Observation data Epoch J2000.0 Equinox J2000.0 (ICRS)
- Constellation: Chamaeleon
- Right ascension: 09^{h} 51^{m} 00.81459^{s}
- Declination: −80° 03′ 39.7714″
- Apparent magnitude (V): 6.49 (6.69 + 8.62)

Characteristics
- Spectral type: B8 IV
- U−B color index: −0.23
- B−V color index: +0.06

Astrometry
- Radial velocity (R_{v}): 12.1±2.1 km/s
- Proper motion (μ): RA: −7.109 mas/yr Dec.: +8.963 mas/yr
- Parallax (π): 3.9544±0.1015 mas
- Distance: 820 ± 20 ly (253 ± 6 pc)
- Absolute magnitude (M_{V}): −0.54

Orbit
- Period (P): 63.52±5.680 yr
- Semi-major axis (a): 0.1583±0.0057″
- Eccentricity (e): 0.50 (fixed)
- Inclination (i): 34.5±7.0°
- Longitude of the node (Ω): 142.3±15.8°
- Periastron epoch (T): 2,457,108.1±451.1 JD
- Argument of periastron (ω) (secondary): 135.2±20.9°

Details

A
- Mass: 3.069^{+1.059} _{−1.104} M_{☉}
- Radius: 4.95±0.25 R_{☉}
- Luminosity: 332.2^{+16.8} _{−15.5} L_{☉}
- Surface gravity (log g): 3.49 cgs
- Temperature: 10,257±1 K
- Metallicity [Fe/H]: 0.00 dex
- Rotational velocity (v sin i): >250 km/s
- Age: 346 Myr

B
- Mass: 1.6 M_{☉}
- Other designations: 18 G. Chamaeleontis, CPD−79°457, FK5 2791, GC 13624, HD 86320, HIP 48320, SAO 256666, WDS J09510-8004AB

Database references
- SIMBAD: data

= HD 86320 =

Binary star in the constellation Chamaeleon

HD 86320 (HIP 48320; 18 G. Chamaeleontis) is a binary star located in the southern circumpolar constellation Chamaeleon. With a combined apparent magnitude of 6.49, the system is a challenge to view with the naked eye, even under ideal conditions. When resolved, the apparent magnitudes of the components are 6.69 and 8.62 respectively. The system is located relatively far at a distance of 820 light years based on Gaia DR3 parallax measurements, and it is drifting away from the Solar System with a heliocentric radial velocity of roughly 12.1 km/s. It has an absolute magnitude of −0.54.

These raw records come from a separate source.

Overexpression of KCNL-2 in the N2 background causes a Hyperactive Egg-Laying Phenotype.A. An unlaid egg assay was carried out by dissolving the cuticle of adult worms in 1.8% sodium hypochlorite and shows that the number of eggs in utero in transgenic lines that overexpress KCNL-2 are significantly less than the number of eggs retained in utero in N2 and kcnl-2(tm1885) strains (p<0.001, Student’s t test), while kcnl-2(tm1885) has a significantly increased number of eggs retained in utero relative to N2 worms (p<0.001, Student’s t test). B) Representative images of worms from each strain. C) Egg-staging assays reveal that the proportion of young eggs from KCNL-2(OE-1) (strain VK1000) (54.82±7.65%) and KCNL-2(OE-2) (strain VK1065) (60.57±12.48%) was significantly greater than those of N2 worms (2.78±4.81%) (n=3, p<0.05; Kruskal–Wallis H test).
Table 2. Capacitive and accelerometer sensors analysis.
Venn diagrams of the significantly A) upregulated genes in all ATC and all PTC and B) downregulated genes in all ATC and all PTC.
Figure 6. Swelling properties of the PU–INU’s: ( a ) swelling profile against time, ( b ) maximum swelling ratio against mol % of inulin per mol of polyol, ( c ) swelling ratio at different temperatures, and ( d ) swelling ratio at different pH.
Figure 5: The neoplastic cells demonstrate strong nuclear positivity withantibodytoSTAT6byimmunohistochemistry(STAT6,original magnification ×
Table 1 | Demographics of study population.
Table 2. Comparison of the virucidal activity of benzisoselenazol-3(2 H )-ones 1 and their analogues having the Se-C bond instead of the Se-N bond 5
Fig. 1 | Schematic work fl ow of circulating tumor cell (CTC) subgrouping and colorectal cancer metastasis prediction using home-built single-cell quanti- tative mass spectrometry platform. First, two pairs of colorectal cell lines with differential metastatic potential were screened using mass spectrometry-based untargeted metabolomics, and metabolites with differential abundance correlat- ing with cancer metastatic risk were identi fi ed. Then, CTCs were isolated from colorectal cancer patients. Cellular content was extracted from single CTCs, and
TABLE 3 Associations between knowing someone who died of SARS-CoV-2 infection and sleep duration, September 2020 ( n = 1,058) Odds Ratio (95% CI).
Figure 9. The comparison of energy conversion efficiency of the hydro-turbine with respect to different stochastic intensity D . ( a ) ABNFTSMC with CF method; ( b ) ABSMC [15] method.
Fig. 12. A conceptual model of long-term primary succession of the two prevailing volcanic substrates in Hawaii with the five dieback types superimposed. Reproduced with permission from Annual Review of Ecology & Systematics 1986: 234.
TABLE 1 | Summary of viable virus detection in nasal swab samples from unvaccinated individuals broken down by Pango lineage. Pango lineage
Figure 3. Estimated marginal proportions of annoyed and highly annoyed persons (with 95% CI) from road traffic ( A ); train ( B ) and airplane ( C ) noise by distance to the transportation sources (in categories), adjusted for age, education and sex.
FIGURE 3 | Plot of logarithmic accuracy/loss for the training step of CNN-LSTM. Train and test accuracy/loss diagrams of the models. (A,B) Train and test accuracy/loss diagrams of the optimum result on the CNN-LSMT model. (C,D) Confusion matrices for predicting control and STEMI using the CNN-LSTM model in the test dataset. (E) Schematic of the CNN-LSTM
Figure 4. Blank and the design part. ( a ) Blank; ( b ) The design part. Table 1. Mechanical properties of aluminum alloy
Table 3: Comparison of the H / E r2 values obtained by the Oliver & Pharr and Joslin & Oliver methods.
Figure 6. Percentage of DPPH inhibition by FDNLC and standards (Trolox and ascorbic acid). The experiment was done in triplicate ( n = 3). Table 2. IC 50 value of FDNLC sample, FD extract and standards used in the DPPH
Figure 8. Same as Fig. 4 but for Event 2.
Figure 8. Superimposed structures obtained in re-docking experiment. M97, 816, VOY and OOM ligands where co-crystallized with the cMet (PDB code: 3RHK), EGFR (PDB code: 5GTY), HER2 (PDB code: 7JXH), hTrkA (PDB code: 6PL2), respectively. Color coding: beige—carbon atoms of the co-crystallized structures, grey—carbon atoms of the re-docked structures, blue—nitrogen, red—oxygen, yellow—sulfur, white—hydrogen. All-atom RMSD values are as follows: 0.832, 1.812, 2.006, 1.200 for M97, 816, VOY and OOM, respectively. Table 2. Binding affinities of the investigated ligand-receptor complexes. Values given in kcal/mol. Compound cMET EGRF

The binary natue of this system was first observed in a 1991 Hipparcos multiple star survey. A preliminary orbit was calculated for the system in 2016. In this solution, the stars take 63.52 years to circle each other in an eccentric orbit at a separation of 0.1583". As of 2021, the 8th magnitude companion is located roughly 0.1" away at a position angle of 344°.

The system has a combined spectral classification of B8 IV, indicating that it is a slightly evolved B-type subgiant that is beginning to cease hydrogen fusion at its core. The primary has 3.07 times the mass of the Sun and 4.95 times the radius of the Sun. It radiates 332.2 times the luminosity of the Sun from its photosphere at an effective temperature of 10257 K, giving it a bluish-white hue when viewed in the night sky. HD 86320 A has a solar metallicity, and it is estimated to be 346 million years old. It spins rapidly with a projected rotational velocity that is greater than 250 km/s. The companion has 1.6 times the mass of the Sun based on the orbital solution.